Puntata de “Il fatto” del 18 aprile 2002, il giorno dopo l’editto di Sofia.

Liberta e pluralismo
Non e un gran giorno per l’Italia: per quello che succede in casa e per quello che si dice fuori.
A Milano, lo sapete, un piccolo aereo da turismo e andato a sbattere contro il Pirellone, orgoglio dell’architettura italiana e uno dei simboli della citta. E il pensiero corre subito alle torri di New York. Disgrazia.
Ma c’e, anche, chi all’estero parla di crimine. Da Sofia il presidente del Consiglio, Silvio Berlusconi, non trova di meglio che segnalare tre biechi individui, in ordine alfabetico: Biagi, Luttazzi, Santoro che, cito tra virgolette: “Hanno fatto un uso della televisione pubblica – pagata con i soldi di tutti – criminoso. Credo sia un preciso dovere della nuova dirigenza Rai di non permettere piu che questo avvenga”. Chiuse le virgolette.

Quale sarebbe il reato? Stupro, assassinio, rapina, furto, incitamento alla delinquenza, falso e diffamazione? Denunci.

Poi il presidente Berlusconi, siccome non prevede nei tre biechi personaggi pentimento o redenzione – pur non avendo niente di personale – lascerebbe intendere, se interpretiamo bene, che dovrebbero togliere il disturbo. Signor presidente Berlusconi dia disposizione di procedere, perche la mia eta e il senso di rispetto che ho per me stesso, mi vietano di adeguarmi ai suoi desideri.

Sono ancora convinto che in questa nostra Repubblica ci sia spazio per la liberta di stampa. E ci sia, perfino, in questa azienda che, essendo proprio di tutti, come lei dice, vorra sentire tutte le opinioni. Perche questo, signor presidente, e il principio della democrazia. Sta scritto, dia un’occhiata, nella Costituzione.
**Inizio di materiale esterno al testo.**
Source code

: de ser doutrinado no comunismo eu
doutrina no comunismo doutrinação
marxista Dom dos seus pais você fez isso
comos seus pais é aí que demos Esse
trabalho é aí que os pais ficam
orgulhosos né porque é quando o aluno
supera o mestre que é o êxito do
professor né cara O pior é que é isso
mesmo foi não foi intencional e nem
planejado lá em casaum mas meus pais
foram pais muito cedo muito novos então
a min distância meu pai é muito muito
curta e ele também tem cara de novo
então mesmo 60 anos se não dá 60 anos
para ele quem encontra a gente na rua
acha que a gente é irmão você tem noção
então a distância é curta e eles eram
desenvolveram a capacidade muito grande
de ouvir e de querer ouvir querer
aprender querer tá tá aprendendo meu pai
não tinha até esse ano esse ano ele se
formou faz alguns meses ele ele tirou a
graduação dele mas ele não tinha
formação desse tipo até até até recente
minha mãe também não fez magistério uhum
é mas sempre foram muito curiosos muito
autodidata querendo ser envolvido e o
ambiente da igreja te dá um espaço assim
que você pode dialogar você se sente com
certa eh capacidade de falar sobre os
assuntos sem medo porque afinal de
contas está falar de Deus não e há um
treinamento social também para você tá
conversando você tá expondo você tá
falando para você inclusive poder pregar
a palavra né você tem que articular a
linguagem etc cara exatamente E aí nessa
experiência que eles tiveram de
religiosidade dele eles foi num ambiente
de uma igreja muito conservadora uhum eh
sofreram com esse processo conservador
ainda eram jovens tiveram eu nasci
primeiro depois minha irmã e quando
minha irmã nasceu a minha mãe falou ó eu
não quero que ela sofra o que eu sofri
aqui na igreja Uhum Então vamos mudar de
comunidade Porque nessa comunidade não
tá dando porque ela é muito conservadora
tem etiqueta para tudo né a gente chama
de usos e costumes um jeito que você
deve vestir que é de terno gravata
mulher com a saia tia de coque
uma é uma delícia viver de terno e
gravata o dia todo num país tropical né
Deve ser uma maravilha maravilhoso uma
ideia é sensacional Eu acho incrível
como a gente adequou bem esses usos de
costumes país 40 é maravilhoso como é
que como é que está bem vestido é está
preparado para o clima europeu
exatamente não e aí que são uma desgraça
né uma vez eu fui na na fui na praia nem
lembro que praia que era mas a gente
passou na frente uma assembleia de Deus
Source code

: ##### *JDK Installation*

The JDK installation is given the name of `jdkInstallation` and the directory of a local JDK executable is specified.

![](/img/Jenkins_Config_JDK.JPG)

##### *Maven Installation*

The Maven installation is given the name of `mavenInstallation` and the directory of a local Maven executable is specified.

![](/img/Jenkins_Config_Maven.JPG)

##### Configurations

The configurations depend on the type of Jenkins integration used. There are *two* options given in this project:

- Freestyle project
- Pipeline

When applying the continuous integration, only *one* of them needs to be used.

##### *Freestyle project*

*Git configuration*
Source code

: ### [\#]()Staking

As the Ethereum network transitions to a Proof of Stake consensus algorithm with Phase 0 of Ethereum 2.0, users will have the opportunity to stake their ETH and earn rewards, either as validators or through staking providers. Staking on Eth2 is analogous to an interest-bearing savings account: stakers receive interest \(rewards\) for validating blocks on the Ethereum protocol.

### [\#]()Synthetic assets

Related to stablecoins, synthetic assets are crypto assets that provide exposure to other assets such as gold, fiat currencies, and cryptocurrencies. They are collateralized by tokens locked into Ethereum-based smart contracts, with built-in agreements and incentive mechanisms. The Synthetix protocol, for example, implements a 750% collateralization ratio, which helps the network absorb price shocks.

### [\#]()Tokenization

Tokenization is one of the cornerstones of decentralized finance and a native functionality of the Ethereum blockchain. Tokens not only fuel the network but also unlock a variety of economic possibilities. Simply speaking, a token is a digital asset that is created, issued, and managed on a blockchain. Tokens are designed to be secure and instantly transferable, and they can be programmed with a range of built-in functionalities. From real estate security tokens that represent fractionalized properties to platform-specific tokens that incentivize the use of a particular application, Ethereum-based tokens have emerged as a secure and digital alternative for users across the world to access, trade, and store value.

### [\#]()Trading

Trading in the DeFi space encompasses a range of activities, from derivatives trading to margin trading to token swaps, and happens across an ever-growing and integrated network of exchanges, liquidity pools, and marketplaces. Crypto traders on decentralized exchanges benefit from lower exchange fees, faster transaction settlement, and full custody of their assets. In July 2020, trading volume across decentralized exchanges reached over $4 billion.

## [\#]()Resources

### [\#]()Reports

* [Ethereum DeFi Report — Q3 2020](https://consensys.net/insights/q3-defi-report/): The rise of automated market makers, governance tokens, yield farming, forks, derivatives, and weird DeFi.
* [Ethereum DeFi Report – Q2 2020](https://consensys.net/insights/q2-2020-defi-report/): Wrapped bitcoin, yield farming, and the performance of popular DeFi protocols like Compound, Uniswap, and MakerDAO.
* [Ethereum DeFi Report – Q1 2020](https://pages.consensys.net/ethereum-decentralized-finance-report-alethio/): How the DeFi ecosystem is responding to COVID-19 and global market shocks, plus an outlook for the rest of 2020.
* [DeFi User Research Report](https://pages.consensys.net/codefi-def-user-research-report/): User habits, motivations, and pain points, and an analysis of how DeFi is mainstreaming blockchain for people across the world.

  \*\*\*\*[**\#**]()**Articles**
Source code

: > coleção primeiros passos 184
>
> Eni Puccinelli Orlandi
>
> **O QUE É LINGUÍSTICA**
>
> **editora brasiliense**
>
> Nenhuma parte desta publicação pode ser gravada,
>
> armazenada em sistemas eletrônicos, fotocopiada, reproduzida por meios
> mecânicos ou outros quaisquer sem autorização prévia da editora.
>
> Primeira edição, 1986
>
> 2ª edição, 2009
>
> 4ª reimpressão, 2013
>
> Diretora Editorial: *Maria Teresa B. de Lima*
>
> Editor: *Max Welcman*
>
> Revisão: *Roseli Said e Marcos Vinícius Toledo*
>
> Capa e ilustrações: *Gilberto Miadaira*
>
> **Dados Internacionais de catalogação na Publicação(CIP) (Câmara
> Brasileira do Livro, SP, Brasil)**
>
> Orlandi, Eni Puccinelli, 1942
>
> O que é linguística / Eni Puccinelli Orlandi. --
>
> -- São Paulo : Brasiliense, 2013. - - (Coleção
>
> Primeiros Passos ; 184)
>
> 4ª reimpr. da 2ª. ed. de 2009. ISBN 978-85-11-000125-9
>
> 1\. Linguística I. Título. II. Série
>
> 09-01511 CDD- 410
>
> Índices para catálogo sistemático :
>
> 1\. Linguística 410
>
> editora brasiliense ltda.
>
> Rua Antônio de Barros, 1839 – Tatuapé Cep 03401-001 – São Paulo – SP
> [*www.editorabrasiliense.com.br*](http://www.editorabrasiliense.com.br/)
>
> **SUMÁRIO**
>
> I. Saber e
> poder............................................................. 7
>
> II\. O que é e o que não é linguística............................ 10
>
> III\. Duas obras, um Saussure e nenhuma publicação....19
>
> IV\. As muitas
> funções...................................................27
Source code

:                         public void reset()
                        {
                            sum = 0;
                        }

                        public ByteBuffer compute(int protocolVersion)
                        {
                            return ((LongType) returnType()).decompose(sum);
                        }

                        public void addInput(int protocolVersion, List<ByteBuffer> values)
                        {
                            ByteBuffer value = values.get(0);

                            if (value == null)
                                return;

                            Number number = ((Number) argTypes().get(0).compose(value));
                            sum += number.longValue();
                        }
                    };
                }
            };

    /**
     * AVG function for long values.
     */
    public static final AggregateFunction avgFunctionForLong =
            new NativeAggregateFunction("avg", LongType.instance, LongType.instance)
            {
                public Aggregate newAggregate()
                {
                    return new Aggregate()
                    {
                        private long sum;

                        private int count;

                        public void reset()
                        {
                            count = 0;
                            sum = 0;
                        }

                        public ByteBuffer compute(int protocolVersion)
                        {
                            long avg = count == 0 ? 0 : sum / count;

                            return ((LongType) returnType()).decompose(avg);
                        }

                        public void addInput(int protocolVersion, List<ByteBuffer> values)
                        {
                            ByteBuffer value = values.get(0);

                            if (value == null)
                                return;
In America, ne avra sentito parlare, Richard Nixon dovette lasciare la Casa Bianca per un’operazione chiamata Watergate, condotta da giovani cronisti alle dipendenze di quel grande e libero editore che era la signora Katharine Graham proprietario della Washington Post.
Questa, tra l’altro, viene presentata come televisione di Stato, anche se qualcuno tende a farla di governo, ma e il pubblico che giudica. Nove volte su dieci, controllare, “Il Fatto” e la trasmissione piu vista della Rai.
Lavoro qui dal 1961 e sono affezionato a questa azienda. Le voglio bene. Ed e la prima volta che un presidente del Consiglio decide il palinsesto, cioe i programmi, e chiede che due giornalisti, Biagi e Santoro, dovrebbero entrare nella categoria dei disoccupati. L’idea poi di cacciare il comico Luttazzi e piu da impresario, quale lei e del resto, che da statista.

Cari telespettatori, questa potrebbe essere l’ultima puntata de “Il Fatto”. Dopo 814 trasmissioni, non e il caso di commemorarci. Eventualmente, e meglio essere cacciati per aver detto qualche verita, che restare a prezzo di certi patteggiamenti. Signor presidente Berlusconi, non tocca a lei licenziarmi.
Penso che qualcuno mi accusera di un uso personale del mio programma che, del resto, faccio da anni, ma per raccontare una storia che va al di la della mia trascurabile persona e che coinvolge un problema fondamentale: quello della liberta di espressione.